Boxed element entries
● ● ●

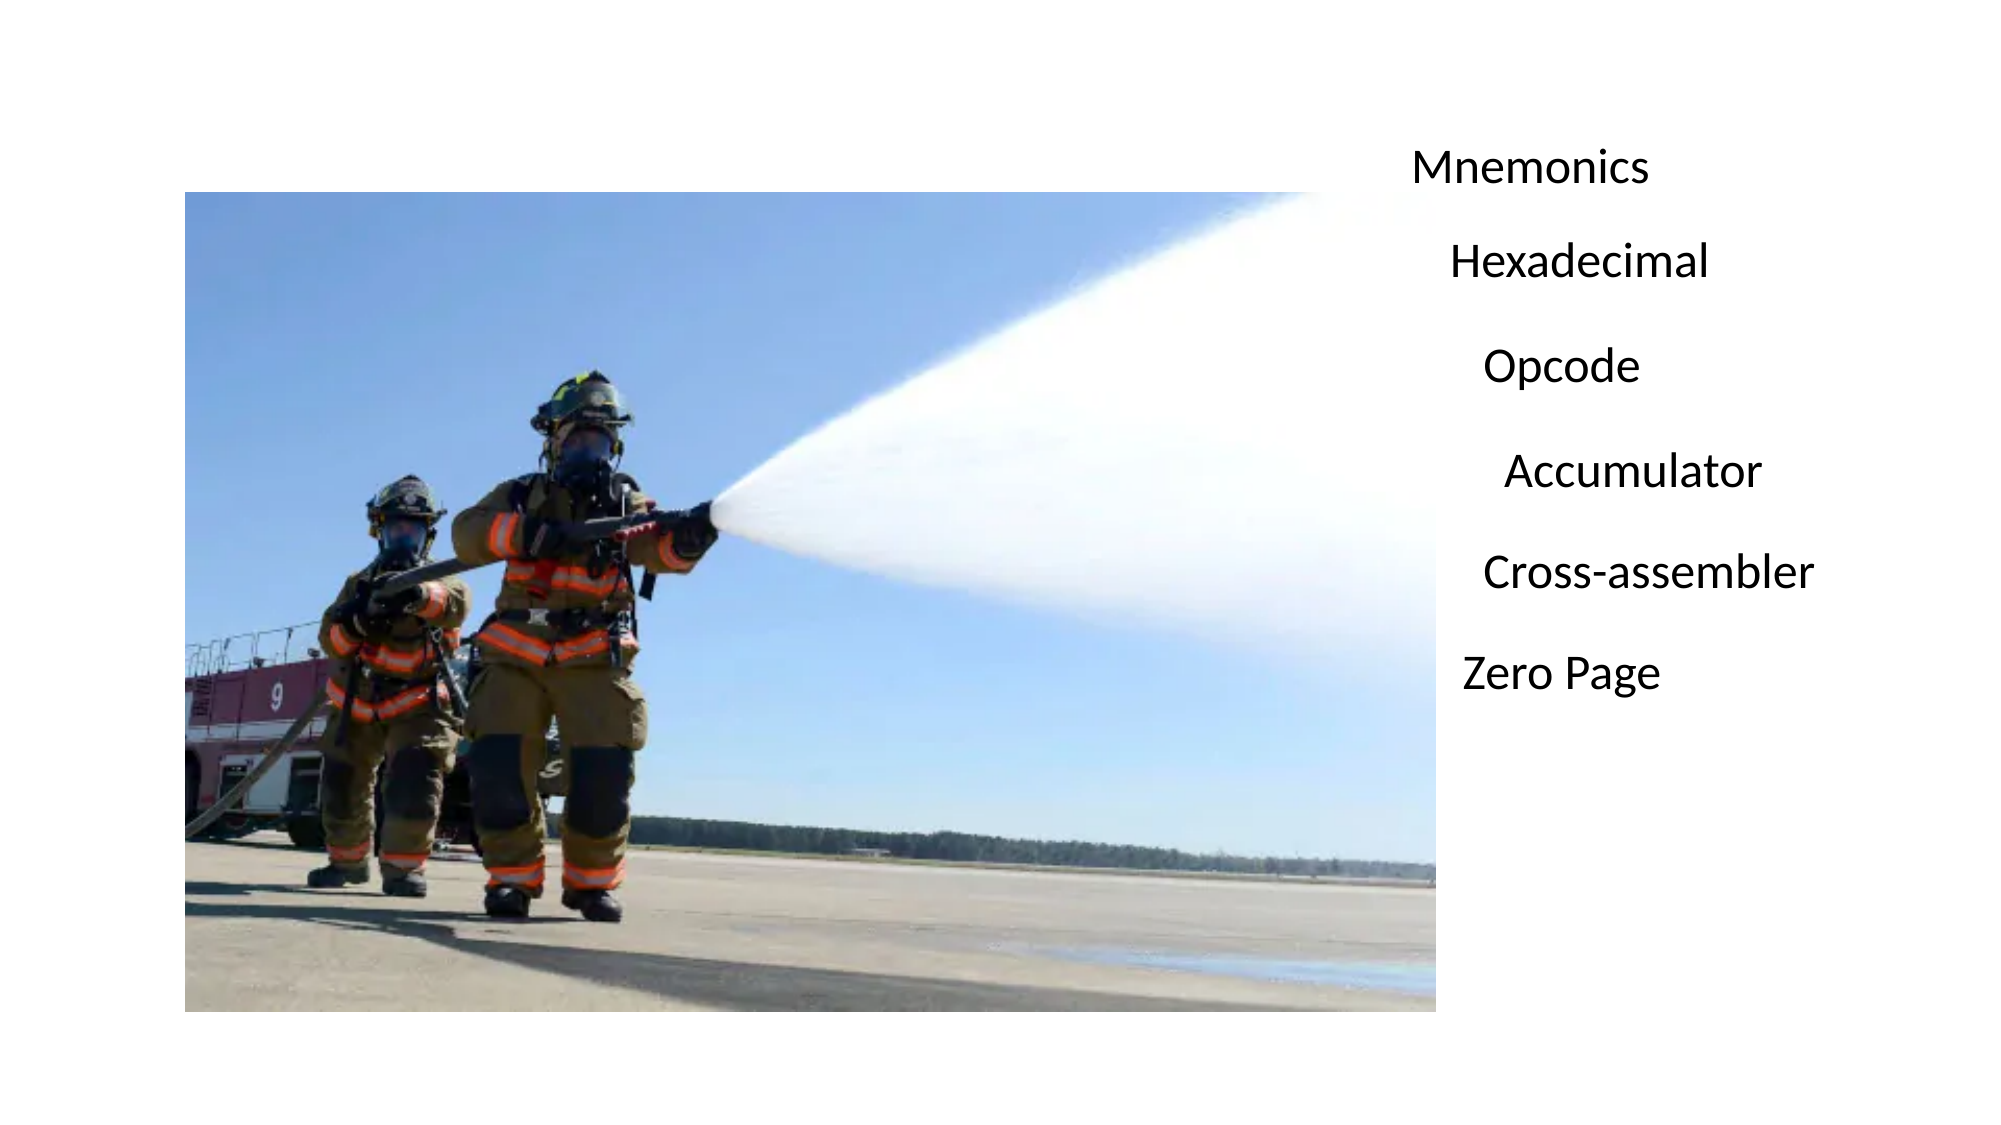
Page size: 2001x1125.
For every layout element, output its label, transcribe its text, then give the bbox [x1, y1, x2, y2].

text_box Mnemonics [1396, 125, 1668, 202]
text_box Hexadecimal [1435, 220, 1728, 297]
text_box Zero Page [1447, 632, 1679, 708]
text_box Opcode [1468, 324, 1658, 401]
picture [185, 192, 1436, 1012]
text_box Accumulator [1489, 429, 1781, 506]
text_box Cross-assembler [1468, 530, 1834, 607]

● ● ●

**Problem details**: Please write out every line of the items above word for word, leaving the pictures out of your answer.

**Final result**:
Page size: 2001x1125.
For every layout element, output its label, transcribe its text, then give the bbox [x1, y1, x2, y2].

text_box Mnemonics [1396, 125, 1668, 202]
text_box Hexadecimal [1435, 220, 1728, 297]
text_box Zero Page [1447, 632, 1679, 708]
text_box Opcode [1468, 324, 1658, 401]
picture [185, 192, 1436, 1012]
text_box Accumulator [1489, 429, 1781, 506]
text_box Cross-assembler [1468, 530, 1834, 607]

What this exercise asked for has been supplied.